A leading expert of Lo—TEK nature-based technologies for climate-resilience.
Her eponymously named studio brings creative and conceptual, interdisciplinary thinking to urban projects and corporate clients interested in systemic and sustainable change. Julia regularly teaches urban design at Harvard and Columbia University.
Location: New York City, NY
Project Team: Julia Watson
Client: NYCDOT & Van Alen Institute
The Grove is conceived as a dynamic, community-focused process that introduces growth, change, and shifting identities through an elevated bamboo forest into the heart of New York City - through both a permanent intervention and constant change.
Our proposal creates a symbolic entrance - a circular point of focus, a gateway that is inclusive in motion, representing a cyclical forest of life that emulates the growth, change, and shifting identities of Chinatown and the other celebrated neighborhoods. Our design proposal offers various ways for the community to participate in the celebration of life through the varied exchanges between the plaza and the adjacent business owners and lifelong residences. The interface, an interactive, programmable band on the periphery of the structure, would house the functions of the existing kiosk (an info booth, signage, maps, and interactive displays), takes on a new function of being a programmable surface for the community and surrounding institutions to engage the public with – allowing new ways for both locals and visitors to experience the district.
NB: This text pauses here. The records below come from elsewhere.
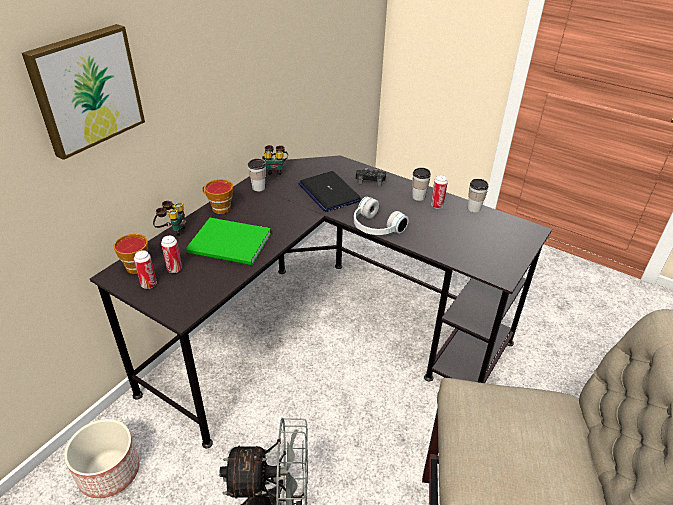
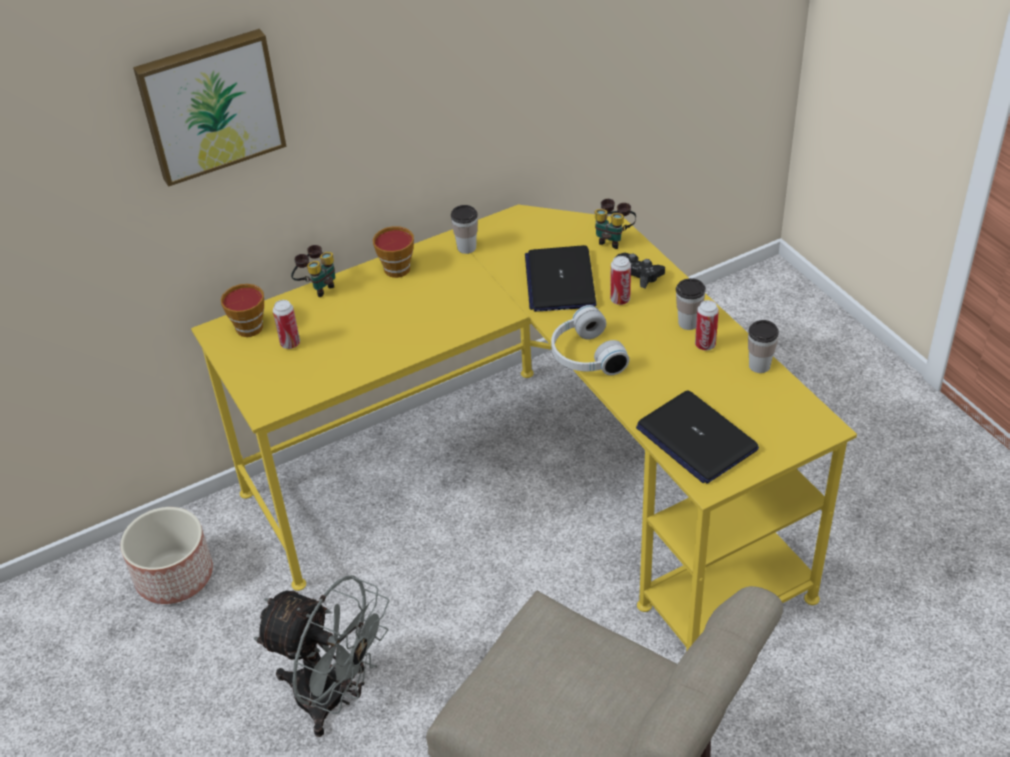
camera: 30 degrees right, 5 degrees up
(149, 284) = (250, 356): can -> can (620, 300)
(231, 245) = (377, 328): green book -> none
(275, 170) = (508, 223): binoculars -> binoculars (613, 239)
(325, 335) = (532, 493): black desk -> yellow desk
(474, 254) = (695, 438): none -> laptop

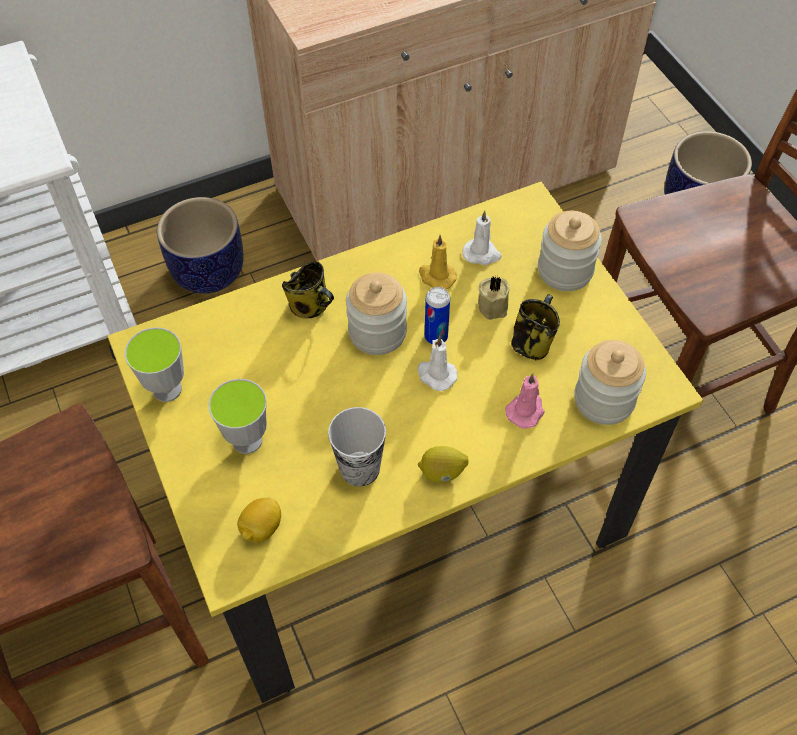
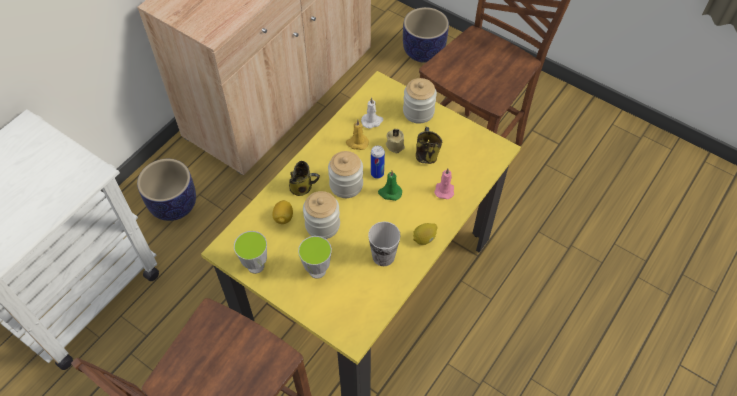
camera: 30 degrees left, 0 degrees up
(261, 528) = (354, 309): lemon -> lemon (283, 217)
(436, 375) = (389, 193): white candle -> green candle
(604, 400) = (476, 167): jar -> jar (322, 225)

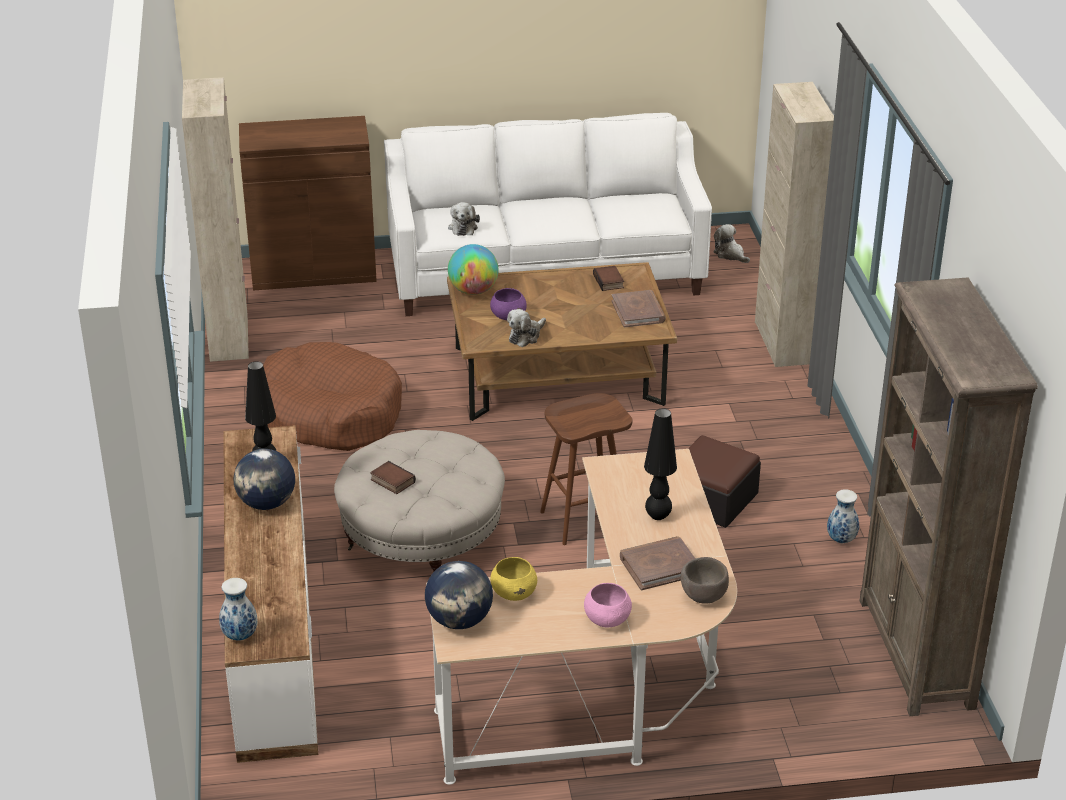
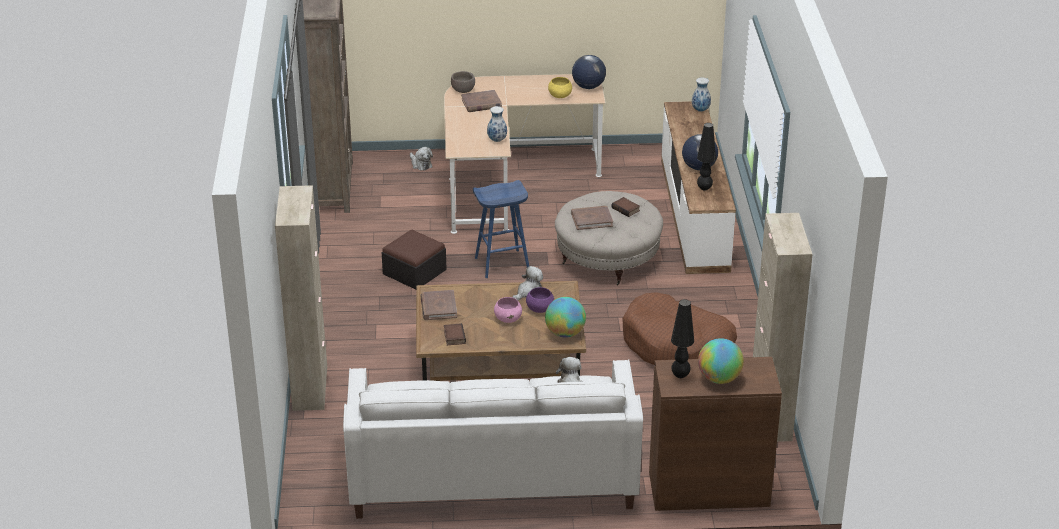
camera: 175 degrees left, 0 degrees up
(301, 130) = (719, 378): none -> globe
(446, 460) = (591, 219): none -> brown book
(584, 519) = (501, 264): brown stool -> blue stool
(606, 620) = (514, 84): pink bowl -> pink bowl (508, 319)
(658, 516) = (475, 124): black table lamp -> black table lamp (680, 375)
(730, 254) = (313, 486): plush toy -> plush toy (420, 164)
(840, 540) = (343, 244): vase -> vase (497, 140)

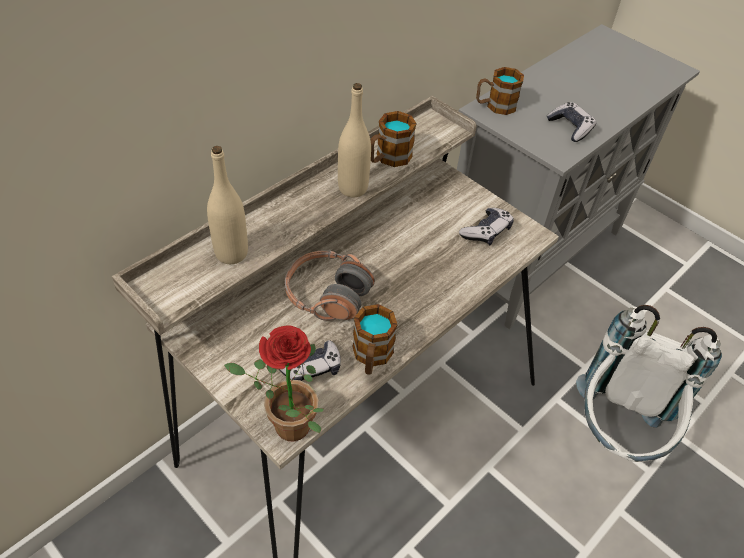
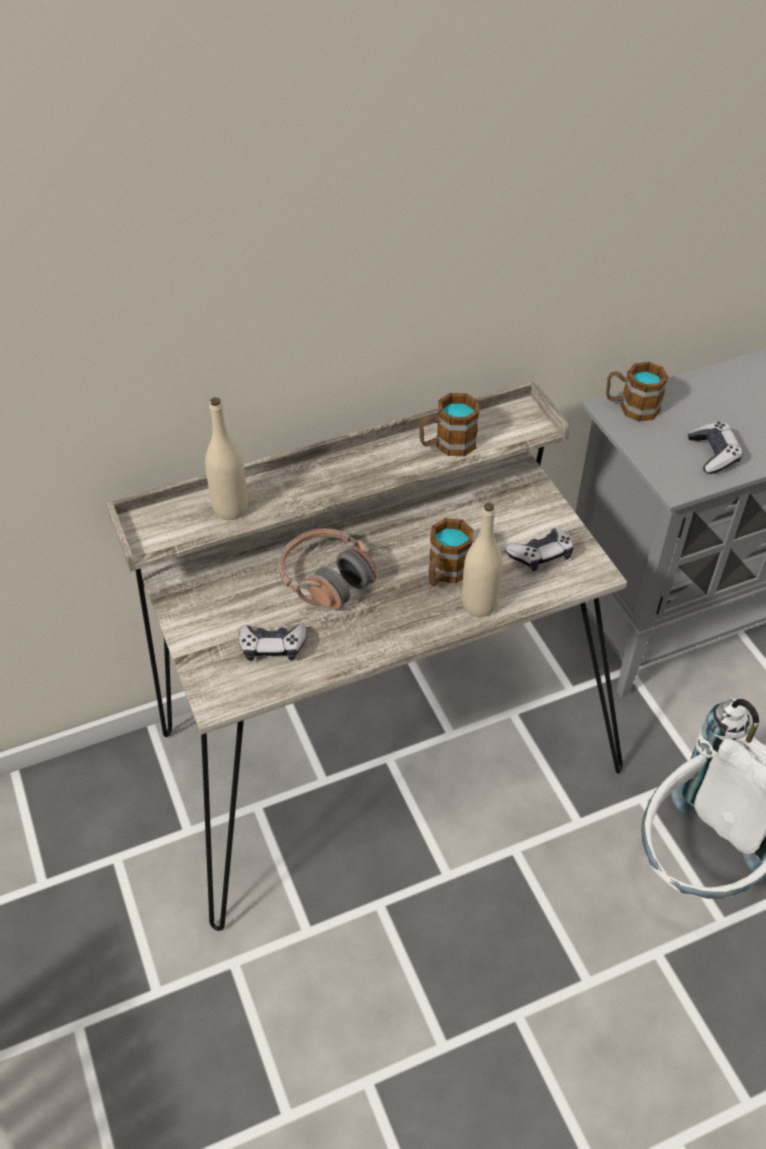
camera: 25 degrees right, 0 degrees up
(284, 427) = (220, 696): potted plant -> none
(353, 188) = (389, 469): beige bottle -> beige bottle (479, 605)
(371, 357) = (339, 654): mug -> mug (445, 573)

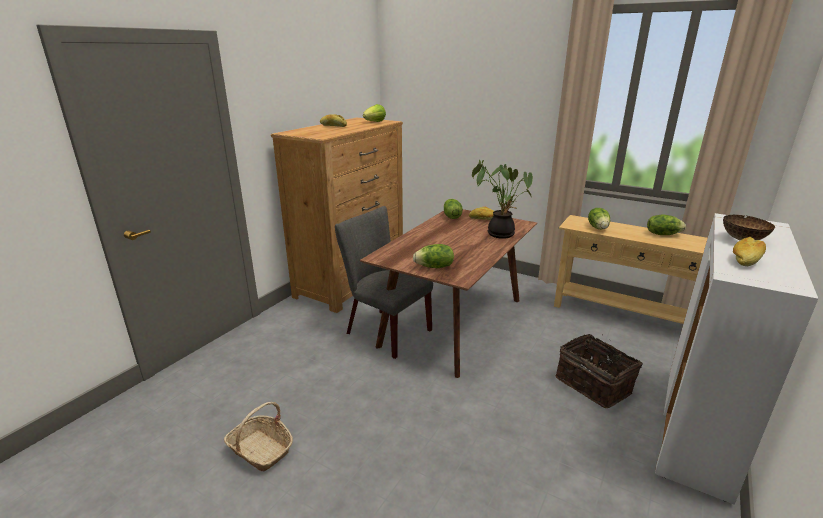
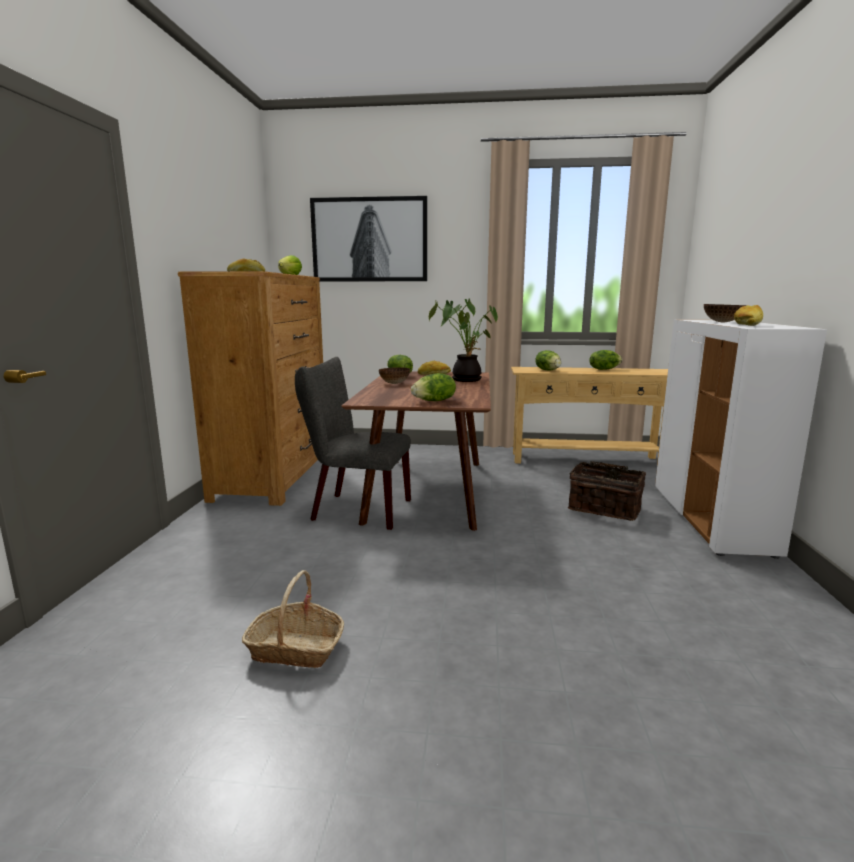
camera: 25 degrees left, 10 degrees down
(433, 231) = (394, 383): none -> bowl
(456, 82) = (369, 240): none -> picture

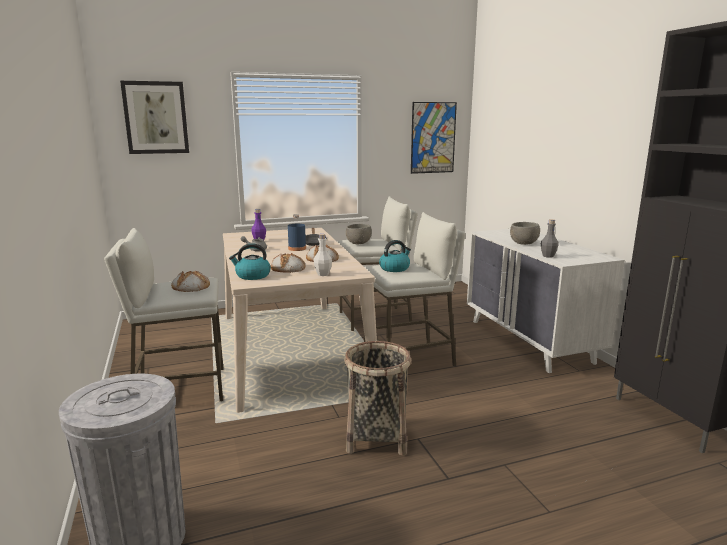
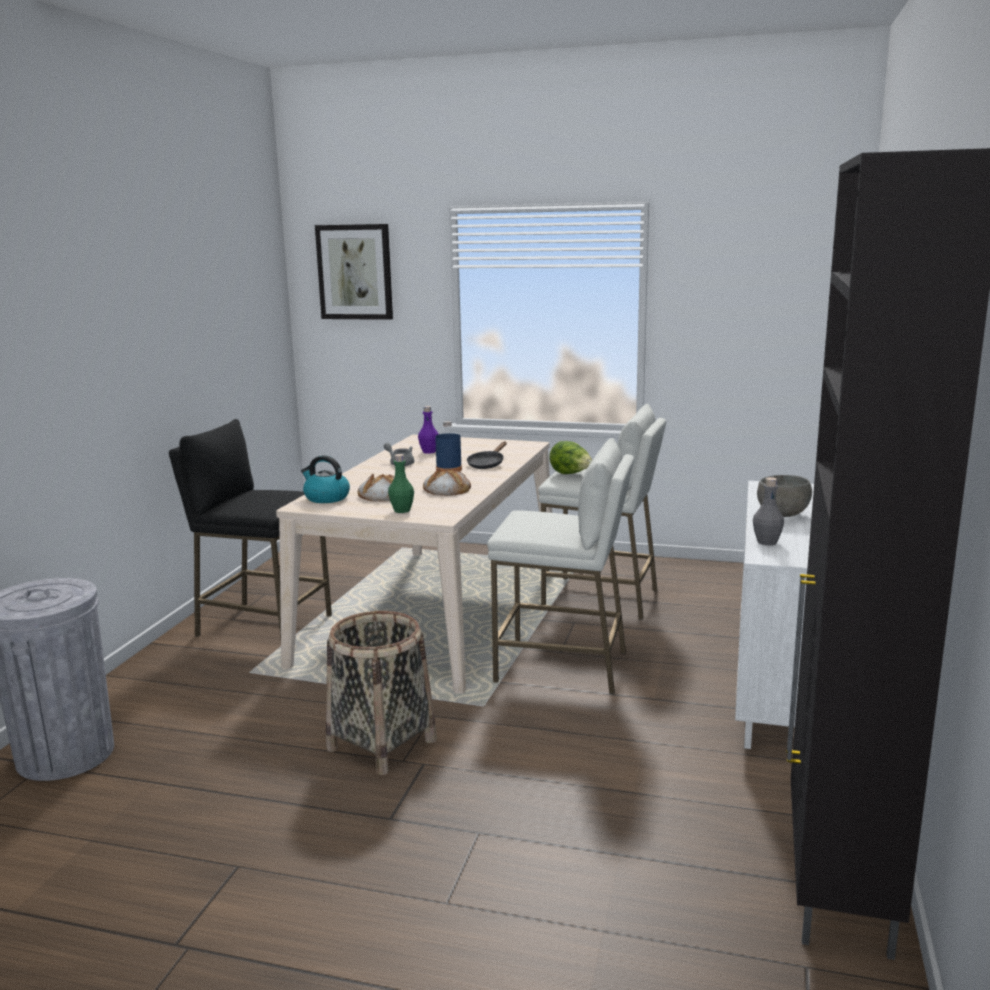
camera: 35 degrees right, 0 degrees up
(179, 389) = (263, 626): white stool -> black stool
(190, 286) = (271, 500): bread -> none
(323, 274) = (402, 510): white bottle -> green bottle
(358, 243) = (571, 474): grey bowl -> lettuce
(395, 268) = (537, 520): kettle -> none
(433, 138) = (783, 305): picture -> none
The introduction of the forest is almost an act of anti-architecture and of creative contrast. The Grove is conceived as a dynamic, community-focused process that introduces growth, change, and shifting identities through a bamboo forest into the heart of New York City. However, given the fact that air pollution is an invisible killer to almost 7 million premature deaths each year, we seek a design solution that would not only create a much-needed air-purifying solution but also an urban space that would transform the heat-absorbing asphalt and concrete surfaces into an oasis. The use of bamboo as the primary building material helps to evoke Chinese heritage and processes of change over time, while inherently being something that can be understood and appreciated by all people — because, after all, Nature is universal.